Great. Thank you so much.
Your next question comes from the line of Suji Desilva with Capital. You may now ask your question.
Hi, Lou, Kyra Hull. Congratulations on the strong cash flow here. So, just following up on Gary's question, yes, sure. Following up on Gary's question about the revenue EPS, just asking about now the third quarter, the guidance of if I do my math here, I think it implies $103,000,000, just slightly down sequentially revenues and EPS of $0.27 also down a little bit. Does that math sound right for who?
So I think Suji, again, what you're doing is you're taking the guidance for licensing billings and substituting that for what we guide for royalty revenue. And then if I were to do the same math, I'd get the same view, which is 103 and on a like comparison, that's roughly flat quarter over quarter. And I'm sorry, what did you say on the bottom line?
$0.27. Yes,
same thing if I run that through and pro form a expense and tax effected at the 24 percent, I get the same.
Great. Okay. And then a question of the business on the memory interface side. You've kind of kind of crosscurrents in the marketplace. You have strong share gain and growth for your memory buffer, but maybe some people took some customers took some excess in the beginning to kind of prepare for the second half.
Could you talk about the memory interface business and whether you expect it to continue to grow steadily at this point or would it potentially pause after 5 quarters of growth there? Any color there would be helpful.
So, yes, Suji, hi. So I think we saw some, as we said in the first half of the year, We saw our customers taking some precaution because of COVID-nineteen, but we believe that the inventory levels are still healthy. Going into the second half of the year, we are prudent with our outlook, for buffer chip. We don't think there's going to be a correction. We think that the inventory level has still helped we'll continue to support that business with design wins.
At the end of the year, we're going to start saying ice lake popping up. And next year ice lake is going to ramp, DDR5 is going to start to ramp And as I said, when DDR5 ramp, because we were one of we were the first to introduce DDR5 samples in the market, we believe our market share is going to continue to increase. And in addition to that, we're developing companion products that are going to go in the same DDR5 bins. The potential market for us is going to further increase when that happens. But second half, as I said, inventory levels are healthy, but we just couldn't.

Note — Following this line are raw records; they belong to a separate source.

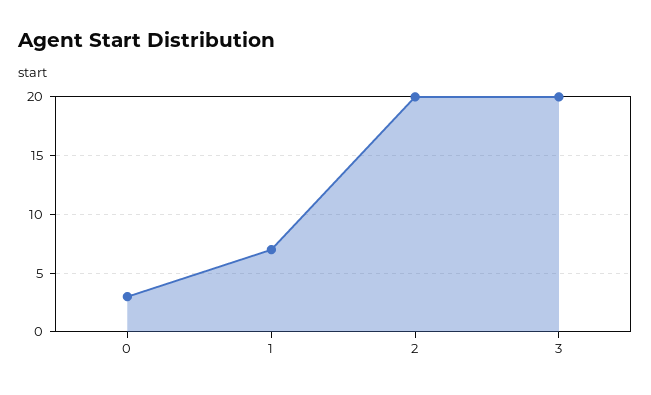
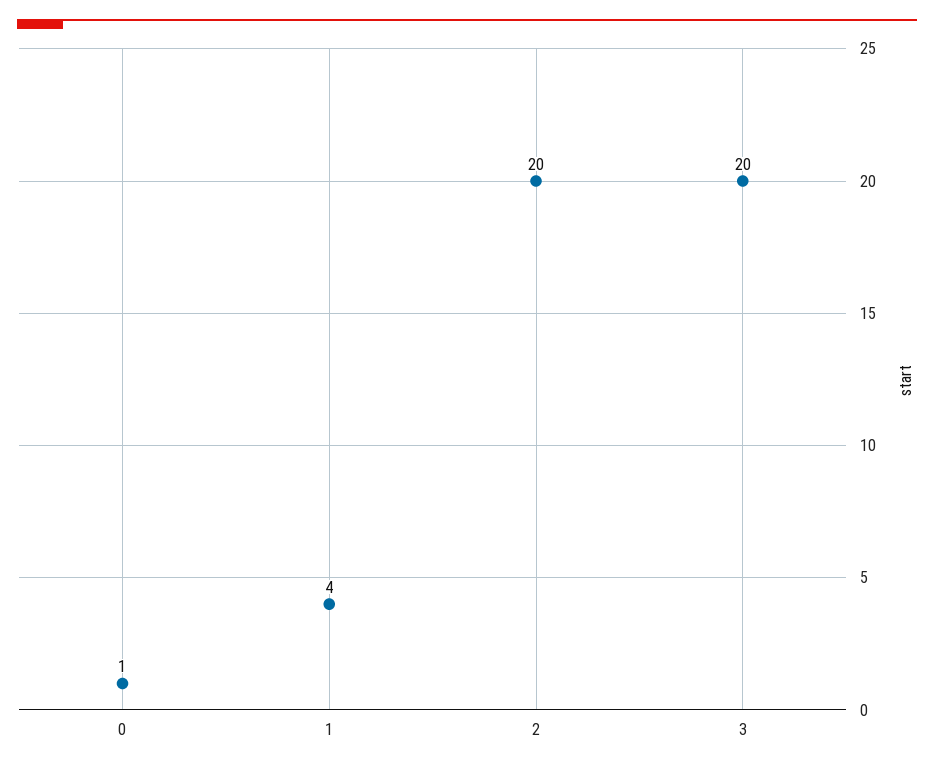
0: 3 -> 1
1: 7 -> 4

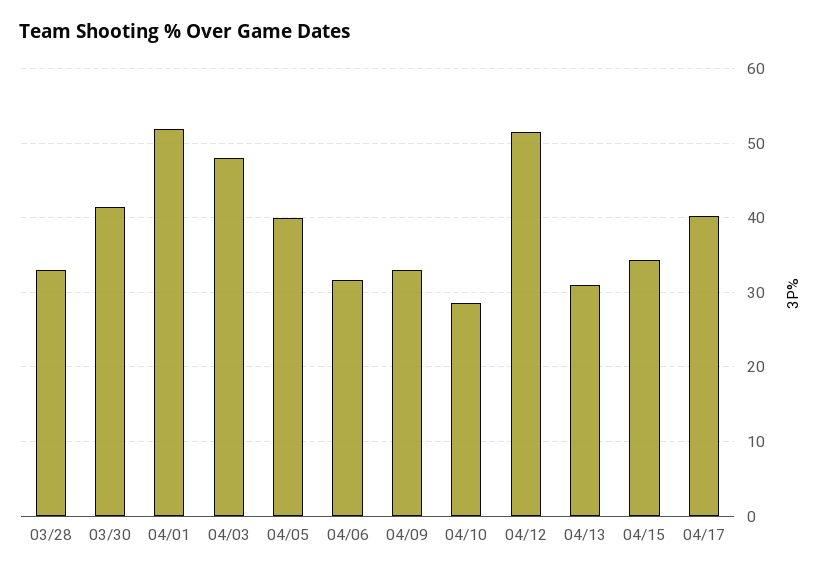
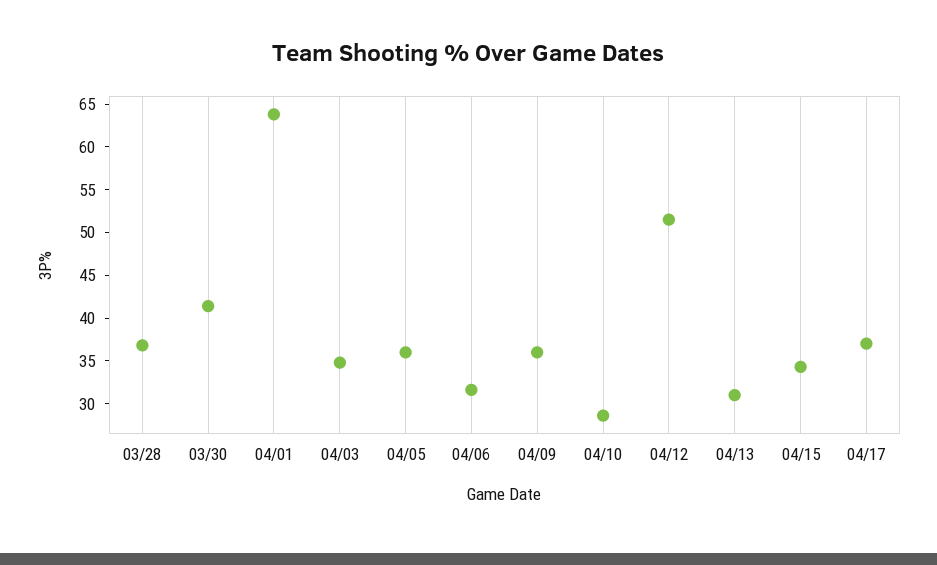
03/28: 33 -> 37
04/01: 52 -> 64
04/03: 48 -> 35
04/05: 40 -> 36
04/09: 33 -> 36
04/17: 40 -> 37

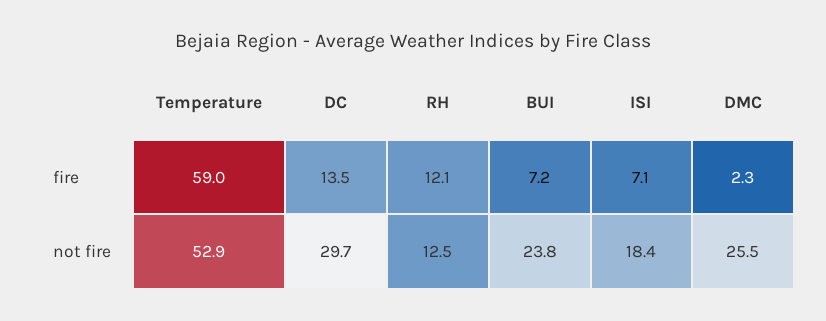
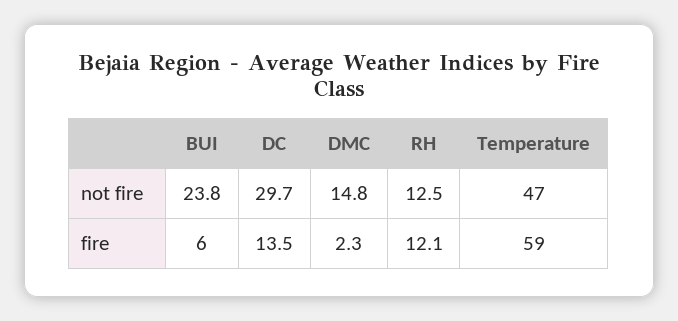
BUI, fire: 7.2 -> 6
ISI, fire: 7.1 -> none
Temperature, not fire: 52.9 -> 47
ISI, not fire: 18.4 -> none
DMC, not fire: 25.5 -> 14.8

Okay. Understood. And then last question coming off of Intel's earnings, talked about the manufacturing challenges and emphasized perhaps use of chiplets. And I think, I'm curious for your Silicon IP business in the 30s, if that's a potential tailwind and if so, you could kind of maybe talk about how important that could be to that kind of breaking up with the chip and having to connect them chips and connect them?
Yes, that's a great question, Suji. When you move into very thin technologies like 7 nanometer or thinner, like 5 nanometer, the cost of masks and the complexity of designing, especially analog parts, is increasing. One of the solution to that problem is to actually separate the interface from the main shift itself and produce chiplets. High performance chiplets. And we have those developments in house.
We are, you know, full speed developing 112 gig very short range, IP interface that can be used in chiplets. So that's an area that we watch very, very closely I think there is a great market potential for that and that plays into one of our strengths, which is this very short reach 112 gig service and technology.
At this time there are no further questions. This concludes the question and answer session. I would now like to turn the conference back over to Luc.
Thank you, everyone, who has joined us today for your continued interest and time We hope each one of you stays safe and healthy and look forward to speaking with you again soon. Have a great day.
Thank you. This now concludes this conference. You may now disconnect.